BEGIN Exercise input

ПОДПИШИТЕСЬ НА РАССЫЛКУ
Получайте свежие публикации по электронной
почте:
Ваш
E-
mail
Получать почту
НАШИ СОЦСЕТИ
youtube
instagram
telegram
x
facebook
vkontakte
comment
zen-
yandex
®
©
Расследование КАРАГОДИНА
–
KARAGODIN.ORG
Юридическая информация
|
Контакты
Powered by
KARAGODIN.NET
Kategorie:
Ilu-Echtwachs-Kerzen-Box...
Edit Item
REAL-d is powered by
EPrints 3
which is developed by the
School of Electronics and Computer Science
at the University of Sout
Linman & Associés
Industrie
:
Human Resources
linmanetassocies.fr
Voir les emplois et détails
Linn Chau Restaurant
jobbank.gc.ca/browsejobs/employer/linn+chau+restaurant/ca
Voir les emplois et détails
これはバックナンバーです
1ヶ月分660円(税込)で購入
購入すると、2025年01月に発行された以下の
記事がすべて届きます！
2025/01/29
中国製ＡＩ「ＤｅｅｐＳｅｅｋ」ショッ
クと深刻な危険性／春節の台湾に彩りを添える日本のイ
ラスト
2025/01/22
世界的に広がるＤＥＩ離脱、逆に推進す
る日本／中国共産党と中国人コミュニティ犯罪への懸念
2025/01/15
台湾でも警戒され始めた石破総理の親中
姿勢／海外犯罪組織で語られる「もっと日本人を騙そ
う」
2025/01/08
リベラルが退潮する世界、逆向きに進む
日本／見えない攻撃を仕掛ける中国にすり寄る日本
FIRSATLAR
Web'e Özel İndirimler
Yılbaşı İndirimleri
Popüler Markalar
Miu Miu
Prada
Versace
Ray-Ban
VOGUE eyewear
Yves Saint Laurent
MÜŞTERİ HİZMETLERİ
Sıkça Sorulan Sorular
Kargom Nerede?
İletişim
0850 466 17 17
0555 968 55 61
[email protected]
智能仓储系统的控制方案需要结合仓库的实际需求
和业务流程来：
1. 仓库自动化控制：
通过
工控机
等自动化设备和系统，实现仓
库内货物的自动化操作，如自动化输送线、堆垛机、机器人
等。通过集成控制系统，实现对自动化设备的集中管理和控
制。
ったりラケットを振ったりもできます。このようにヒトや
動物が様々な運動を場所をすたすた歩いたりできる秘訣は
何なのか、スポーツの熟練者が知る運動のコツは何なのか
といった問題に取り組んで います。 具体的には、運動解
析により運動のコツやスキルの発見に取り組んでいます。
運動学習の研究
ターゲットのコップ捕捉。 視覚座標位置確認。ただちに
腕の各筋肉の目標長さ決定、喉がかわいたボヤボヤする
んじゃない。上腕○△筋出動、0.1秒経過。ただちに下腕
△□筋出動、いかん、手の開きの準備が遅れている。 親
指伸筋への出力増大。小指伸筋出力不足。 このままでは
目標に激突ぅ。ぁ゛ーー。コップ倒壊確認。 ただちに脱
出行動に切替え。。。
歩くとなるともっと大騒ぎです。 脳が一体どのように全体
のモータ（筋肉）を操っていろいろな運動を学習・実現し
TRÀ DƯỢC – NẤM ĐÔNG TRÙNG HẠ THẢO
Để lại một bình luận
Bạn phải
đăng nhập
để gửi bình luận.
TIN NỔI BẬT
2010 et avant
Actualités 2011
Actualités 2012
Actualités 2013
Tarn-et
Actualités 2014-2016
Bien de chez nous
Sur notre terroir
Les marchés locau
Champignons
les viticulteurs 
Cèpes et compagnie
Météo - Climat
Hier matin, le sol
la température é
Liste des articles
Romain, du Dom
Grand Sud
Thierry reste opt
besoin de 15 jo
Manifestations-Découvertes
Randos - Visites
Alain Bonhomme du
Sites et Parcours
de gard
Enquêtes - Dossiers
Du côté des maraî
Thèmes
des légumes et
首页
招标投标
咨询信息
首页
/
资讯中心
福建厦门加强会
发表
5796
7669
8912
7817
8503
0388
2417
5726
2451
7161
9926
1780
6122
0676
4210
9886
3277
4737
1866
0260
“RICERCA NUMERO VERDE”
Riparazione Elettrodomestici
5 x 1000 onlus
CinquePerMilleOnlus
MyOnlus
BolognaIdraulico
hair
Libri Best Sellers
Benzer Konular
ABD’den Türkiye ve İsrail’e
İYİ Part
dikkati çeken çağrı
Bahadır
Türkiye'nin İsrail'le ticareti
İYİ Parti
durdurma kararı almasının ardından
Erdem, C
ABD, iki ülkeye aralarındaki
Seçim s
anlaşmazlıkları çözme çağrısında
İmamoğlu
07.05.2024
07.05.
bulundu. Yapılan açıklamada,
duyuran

END Exercise input

Request = Return every line of text from each of the entries above, reproducing each line verbatim and keeping the original order.

Task solution =
ПОДПИШИТЕСЬ НА РАССЫЛКУ
Получайте свежие публикации по электронной
почте:
Ваш
E-
mail
Получать почту
НАШИ СОЦСЕТИ
youtube
instagram
telegram
x
facebook
vkontakte
comment
zen-
yandex
®
©
Расследование КАРАГОДИНА
–
KARAGODIN.ORG
Юридическая информация
|
Контакты
Powered by
KARAGODIN.NET
Kategorie:
Ilu-Echtwachs-Kerzen-Box...
Edit Item
REAL-d is powered by
EPrints 3
which is developed by the
School of Electronics and Computer Science
at the University of Sout
Linman & Associés
Industrie
:
Human Resources
linmanetassocies.fr
Voir les emplois et détails
Linn Chau Restaurant
jobbank.gc.ca/browsejobs/employer/linn+chau+restaurant/ca
Voir les emplois et détails
これはバックナンバーです
1ヶ月分660円(税込)で購入
購入すると、2025年01月に発行された以下の
記事がすべて届きます！
2025/01/29
中国製ＡＩ「ＤｅｅｐＳｅｅｋ」ショッ
クと深刻な危険性／春節の台湾に彩りを添える日本のイ
ラスト
2025/01/22
世界的に広がるＤＥＩ離脱、逆に推進す
る日本／中国共産党と中国人コミュニティ犯罪への懸念
2025/01/15
台湾でも警戒され始めた石破総理の親中
姿勢／海外犯罪組織で語られる「もっと日本人を騙そ
う」
2025/01/08
リベラルが退潮する世界、逆向きに進む
日本／見えない攻撃を仕掛ける中国にすり寄る日本
FIRSATLAR
Web'e Özel İndirimler
Yılbaşı İndirimleri
Popüler Markalar
Miu Miu
Prada
Versace
Ray-Ban
VOGUE eyewear
Yves Saint Laurent
MÜŞTERİ HİZMETLERİ
Sıkça Sorulan Sorular
Kargom Nerede?
İletişim
0850 466 17 17
0555 968 55 61
[email protected]
智能仓储系统的控制方案需要结合仓库的实际需求
和业务流程来：
1. 仓库自动化控制：
通过
工控机
等自动化设备和系统，实现仓
库内货物的自动化操作，如自动化输送线、堆垛机、机器人
等。通过集成控制系统，实现对自动化设备的集中管理和控
制。
ったりラケットを振ったりもできます。このようにヒトや
動物が様々な運動を場所をすたすた歩いたりできる秘訣は
何なのか、スポーツの熟練者が知る運動のコツは何なのか
といった問題に取り組んで います。 具体的には、運動解
析により運動のコツやスキルの発見に取り組んでいます。
運動学習の研究
ターゲットのコップ捕捉。 視覚座標位置確認。ただちに
腕の各筋肉の目標長さ決定、喉がかわいたボヤボヤする
んじゃない。上腕○△筋出動、0.1秒経過。ただちに下腕
△□筋出動、いかん、手の開きの準備が遅れている。 親
指伸筋への出力増大。小指伸筋出力不足。 このままでは
目標に激突ぅ。ぁ゛ーー。コップ倒壊確認。 ただちに脱
出行動に切替え。。。
歩くとなるともっと大騒ぎです。 脳が一体どのように全体
のモータ（筋肉）を操っていろいろな運動を学習・実現し
TRÀ DƯỢC – NẤM ĐÔNG TRÙNG HẠ THẢO
Để lại một bình luận
Bạn phải
đăng nhập
để gửi bình luận.
TIN NỔI BẬT
2010 et avant
Actualités 2011
Actualités 2012
Actualités 2013
Tarn-et
Actualités 2014-2016
Bien de chez nous
Sur notre terroir
Les marchés locau
Champignons
les viticulteurs 
Cèpes et compagnie
Météo - Climat
Hier matin, le sol
la température é
Liste des articles
Romain, du Dom
Grand Sud
Thierry reste opt
besoin de 15 jo
Manifestations-Découvertes
Randos - Visites
Alain Bonhomme du
Sites et Parcours
de gard
Enquêtes - Dossiers
Du côté des maraî
Thèmes
des légumes et
首页
招标投标
咨询信息
首页
/
资讯中心
福建厦门加强会
发表
5796
7669
8912
7817
8503
0388
2417
5726
2451
7161
9926
1780
6122
0676
4210
9886
3277
4737
1866
0260
“RICERCA NUMERO VERDE”
Riparazione Elettrodomestici
5 x 1000 onlus
CinquePerMilleOnlus
MyOnlus
BolognaIdraulico
hair
Libri Best Sellers
Benzer Konular
ABD’den Türkiye ve İsrail’e
İYİ Part
dikkati çeken çağrı
Bahadır
Türkiye'nin İsrail'le ticareti
İYİ Parti
durdurma kararı almasının ardından
Erdem, C
ABD, iki ülkeye aralarındaki
Seçim s
anlaşmazlıkları çözme çağrısında
İmamoğlu
07.05.2024
07.05.
bulundu. Yapılan açıklamada,
duyuran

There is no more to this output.